Fossils are the remains of long-dead plants and animals that never rotten. After many years, they have been preserved in the Earth’s crust. There are three types of fossils. Fossils may be the remains of the organism itself, such as a bone or piece of wood. Another type of fossil is an impression left by an organism in the sediment, such as a footprint or the print of a leaf. A third type of fossil is a trace made by an animal when it was alive, a burrow made by a worm, for example.

How are fossils formed?

For fossilization process to occur, the organism (or part of it) has to be buried quickly in the sediment. This might happen during a flood or when a volcano erupts and spews out a lot of ash. Then chemical alterations occur for many years. Minerals are added or removed, helping to preserve the remains.
Let’s think about a shark’s tooth. Sharks lose their teeth as they grow new ones. The tooth falls out into the mud or sand, where it may disintegrate (a) or get buried (b) Chemical processes may dissolve the tooth and it would not become a fossil (c).

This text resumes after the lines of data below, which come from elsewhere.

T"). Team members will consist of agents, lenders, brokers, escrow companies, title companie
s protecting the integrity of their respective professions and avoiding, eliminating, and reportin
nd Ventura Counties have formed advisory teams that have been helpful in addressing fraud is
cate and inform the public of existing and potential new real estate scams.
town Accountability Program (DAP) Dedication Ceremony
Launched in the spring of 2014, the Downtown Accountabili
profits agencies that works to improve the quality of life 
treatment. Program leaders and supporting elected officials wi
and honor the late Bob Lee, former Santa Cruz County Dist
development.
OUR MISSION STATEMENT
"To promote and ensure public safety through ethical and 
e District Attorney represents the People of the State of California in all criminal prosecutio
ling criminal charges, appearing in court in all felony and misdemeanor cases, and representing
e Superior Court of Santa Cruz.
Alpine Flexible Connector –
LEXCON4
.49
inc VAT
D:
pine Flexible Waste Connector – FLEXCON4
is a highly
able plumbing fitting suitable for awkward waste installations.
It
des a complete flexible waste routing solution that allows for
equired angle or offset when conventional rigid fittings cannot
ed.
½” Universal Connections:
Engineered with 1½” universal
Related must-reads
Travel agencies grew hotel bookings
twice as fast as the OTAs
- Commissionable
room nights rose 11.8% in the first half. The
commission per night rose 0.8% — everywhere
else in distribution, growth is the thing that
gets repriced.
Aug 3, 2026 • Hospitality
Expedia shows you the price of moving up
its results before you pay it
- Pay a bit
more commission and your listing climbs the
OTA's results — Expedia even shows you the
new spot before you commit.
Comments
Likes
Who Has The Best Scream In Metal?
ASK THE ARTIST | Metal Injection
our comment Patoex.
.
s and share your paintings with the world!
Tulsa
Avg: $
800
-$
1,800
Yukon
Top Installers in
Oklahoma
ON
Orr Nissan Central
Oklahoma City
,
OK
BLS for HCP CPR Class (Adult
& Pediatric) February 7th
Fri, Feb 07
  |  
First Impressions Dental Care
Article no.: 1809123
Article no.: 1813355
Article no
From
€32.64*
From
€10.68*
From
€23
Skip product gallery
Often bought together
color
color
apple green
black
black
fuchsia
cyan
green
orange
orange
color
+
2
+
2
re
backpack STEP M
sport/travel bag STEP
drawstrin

Or the minerals from the sediment or water might fill empty spaces in the tooth, which would cause the tooth to turn to rock and fossilize (d). This process takes thousands of years. The tooth can be different colors depending on which minerals are absorbed. After many years, if the ground where the tooth is buried is eroded, we might find this fossil tooth.

How can We find fossils?

Generally, fossil shark teeth are found in marine sediments like sands, mud, or clays. In Panama, they are commonly found in the Gatun Formation. This formation of rocks is around 10 million years old and crops out in different localities very close to Colon.

When you are looking for a fossil shark tooth, you have to walk all over the area, looking closely at the ground. Generally, you can spot a tooth because it is shiny.